The Senate Permanent Subcommittee on Investigations has published all of the  transcripts of executive sessions held while Senator Joseph R. McCarthy chaired the subcommittee from 1953 to 1954.   Publication of the transcripts, which marks the 50th anniversary of the hearings, constitutes the opening of the largest collection of documents related to McCarthy’s anti-Communist investigations.

With the subcommittee’s authorization, the Senate Historical Office edited the 160 transcripts—which contain testimony from over 500 witnesses—into a five-volume series published by the Government Printing Office (GPO).  The Historical Office reviewed the transcripts, deleting nothing; prepared editorial notes; and created an index.  The original records are available at the Center for Legislative Archives, National Archives and Records Administration. The entire text of these transcripts (S.Prt. 107-84) is available online, or may be borrowed from your local depository library .
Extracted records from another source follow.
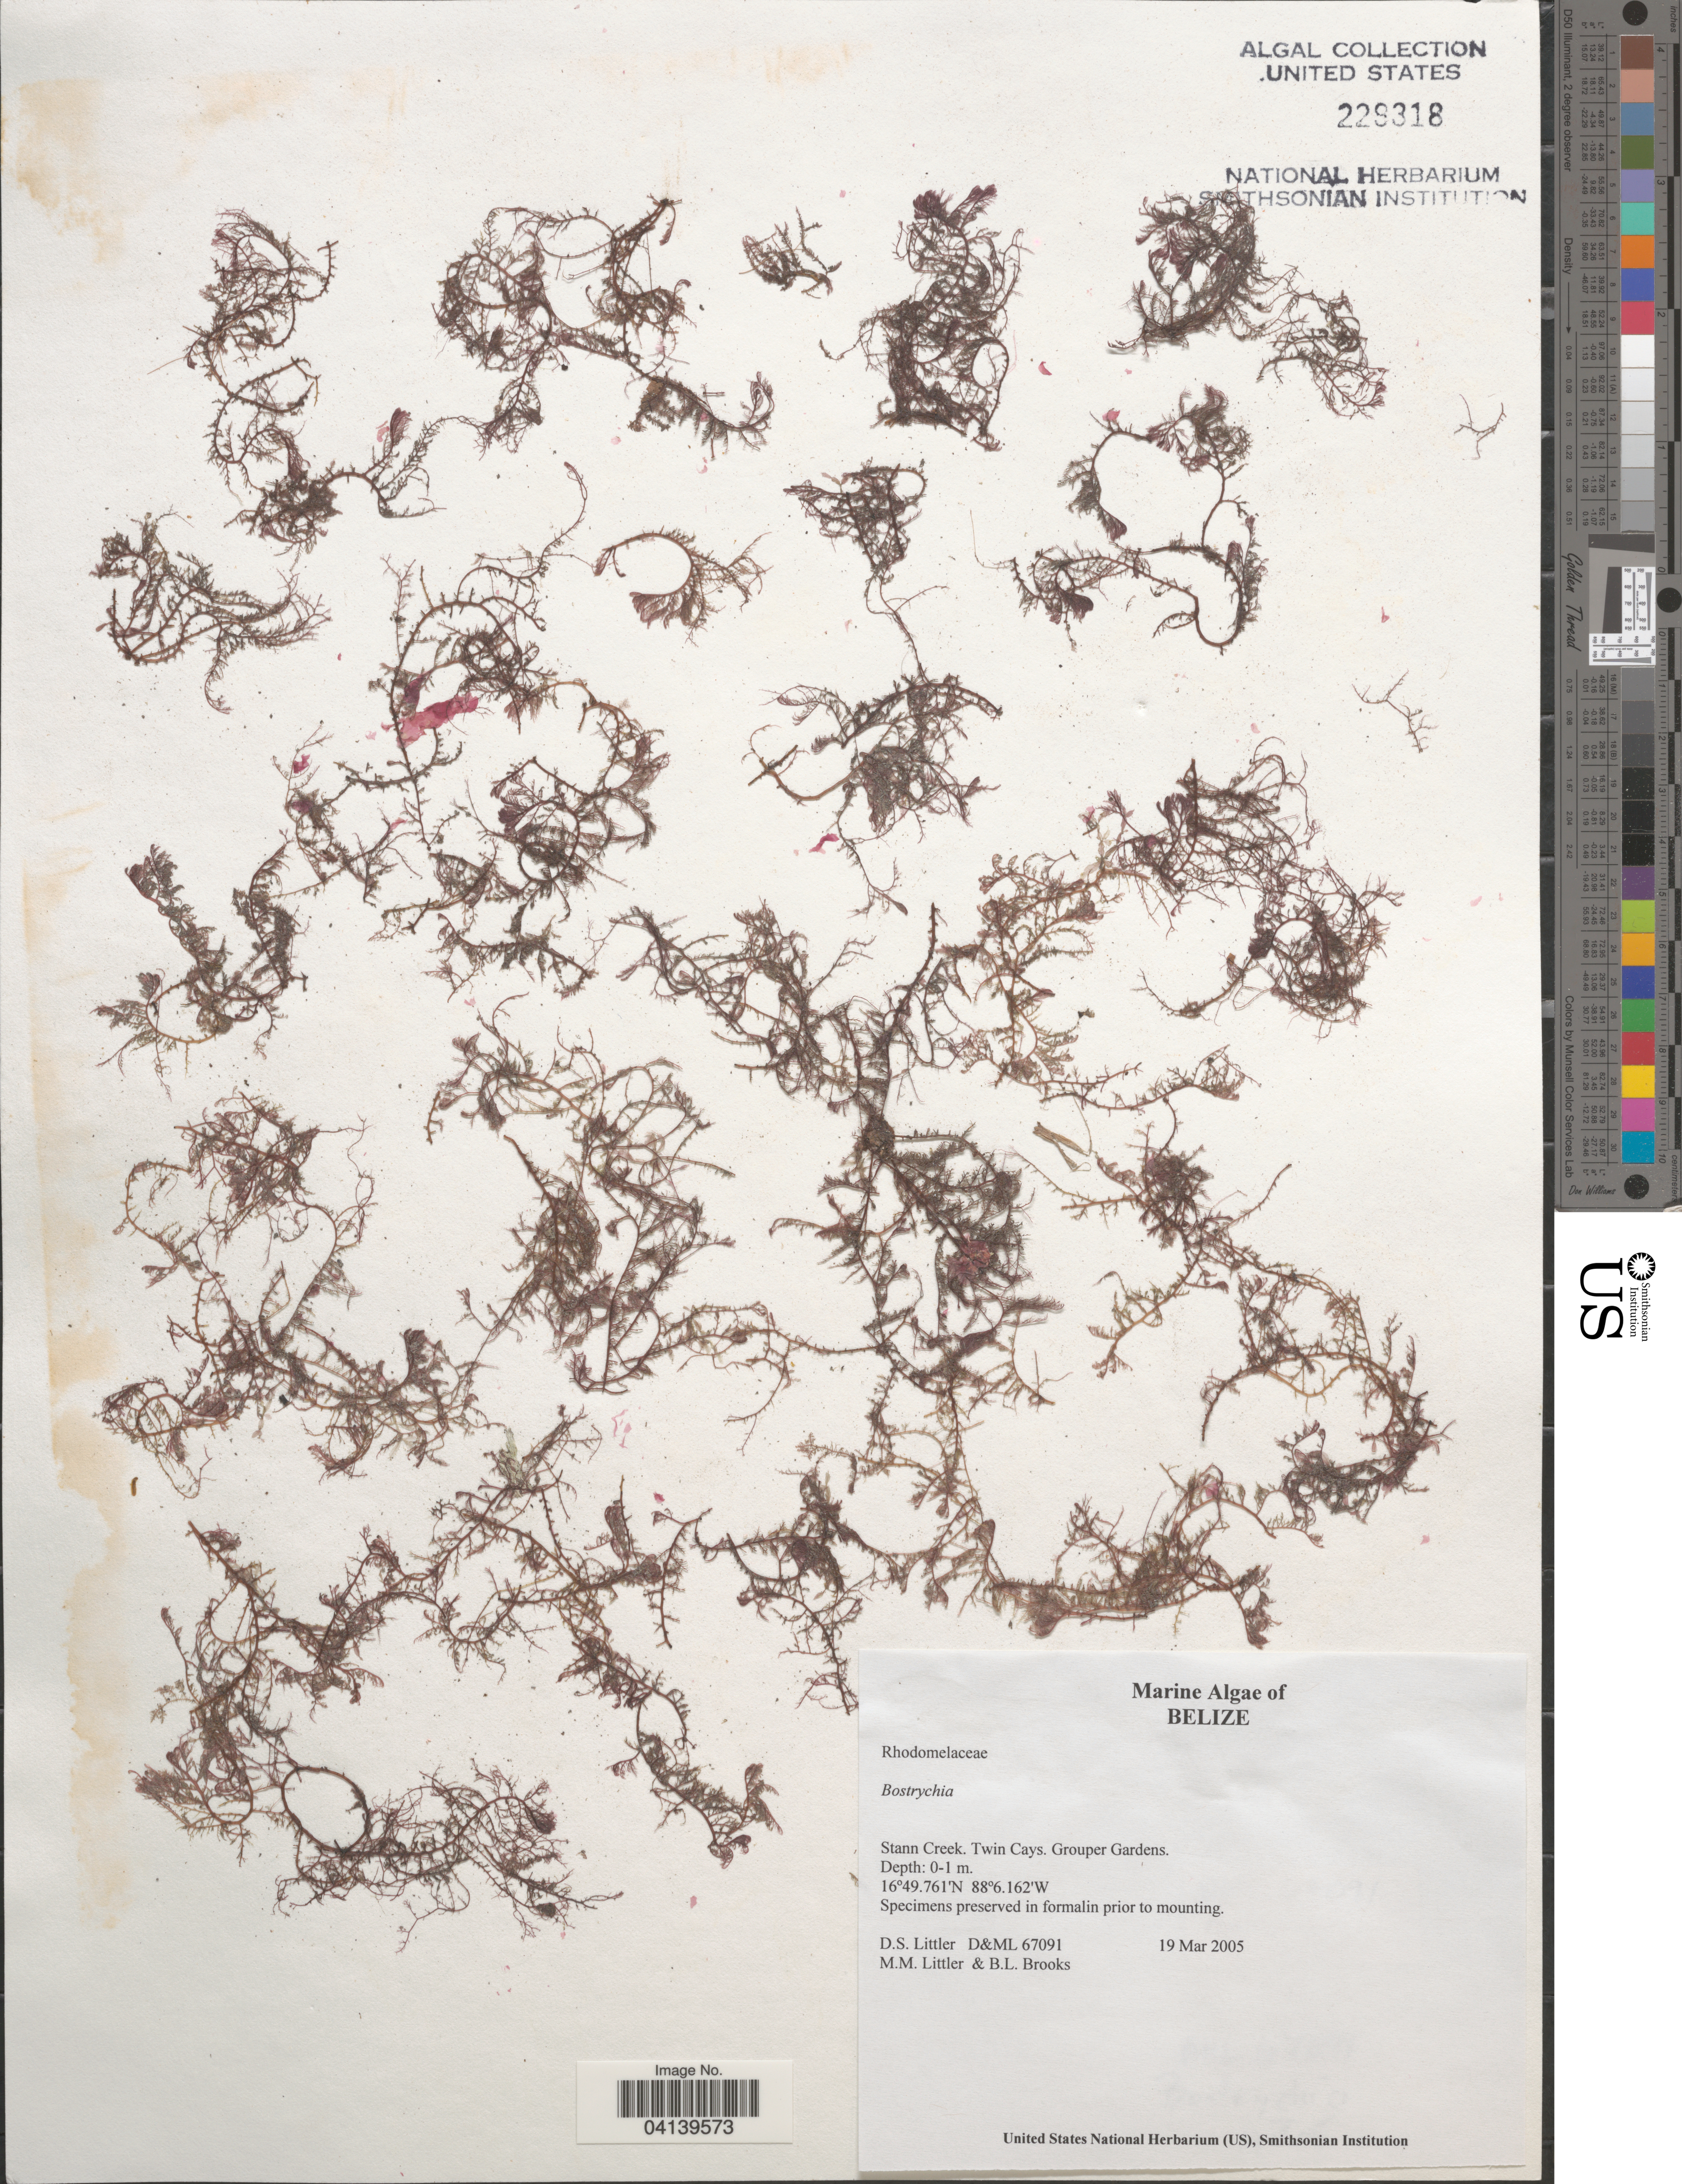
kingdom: Plantae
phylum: Rhodophyta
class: Florideophyceae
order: Ceramiales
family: Rhodomelaceae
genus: Bostrychia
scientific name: Bostrychia sp.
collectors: D. S. Littler & B. Brooks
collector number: D&ML67091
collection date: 2005-03-19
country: Belize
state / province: Stann Creek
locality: Twin Cays. Grouper Gardens.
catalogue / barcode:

During his two years as chairman,  Senator  McCarthy conducted headline-grabbing inquiries into allegations of Communist subversion and espionage in the U.S. government and defense industries.  He held hearings on possible Communist infiltration of the Department of State, the Voice of America, the U.S. Information Libraries, the Government Printing Office, and the Army Signal Corps.  His clash with the army culminated in the nationally televised Army-McCarthy hearings.  Senator McCarthy’s repeated badgering of witnesses, exaggerated claims, and disregard of due process eventually led to his December 1954 censure for conduct unbecoming a senator.

Executive sessions were held prior to the public hearings.  Although many of the witnesses later testified in public sessions, some appeared only in the closed sessions. The set contains testimony by such prominent witnesses as Aaron Copeland, novelist Howard Fast, Dashiell Hammett, Langston Hughes, artist Rockwell Kent, and journalist James Reston.  Other witnesses were government employees, labor organizers, and army officers.

As the transcripts reveal, Senator McCarthy was often the only senator present at the executive session hearings.  Interrogations were largely conducted by McCarthy’s chief counsel, Roy Cohn, and by the subcommittee’s unpaid “chief consultant,” G. David Schine.  Interrogators probed the witnesses on their beliefs, families, and past associations.  Some witnesses cooperated and some refused to testify, generally citing the Fifth Amendment.  Senator McCarthy frequently threatened witnesses with prosecution for contempt, but all cases were either thrown out of court or overturned on appeal.  No one who appeared before McCarthy’s subcommittee was imprisoned for anything related to their testimony.  However, many lost their jobs for declining to answer the subcommittee’s questions.  

Following these hearings, the Supreme Court considerably strengthened the rights of witnesses appearing before congressional committees.  The Senate and the Permanent Subcommittee also revised the rules of inquiry to prevent a continuation of the abuses evident during Senator McCarthy’s tenure.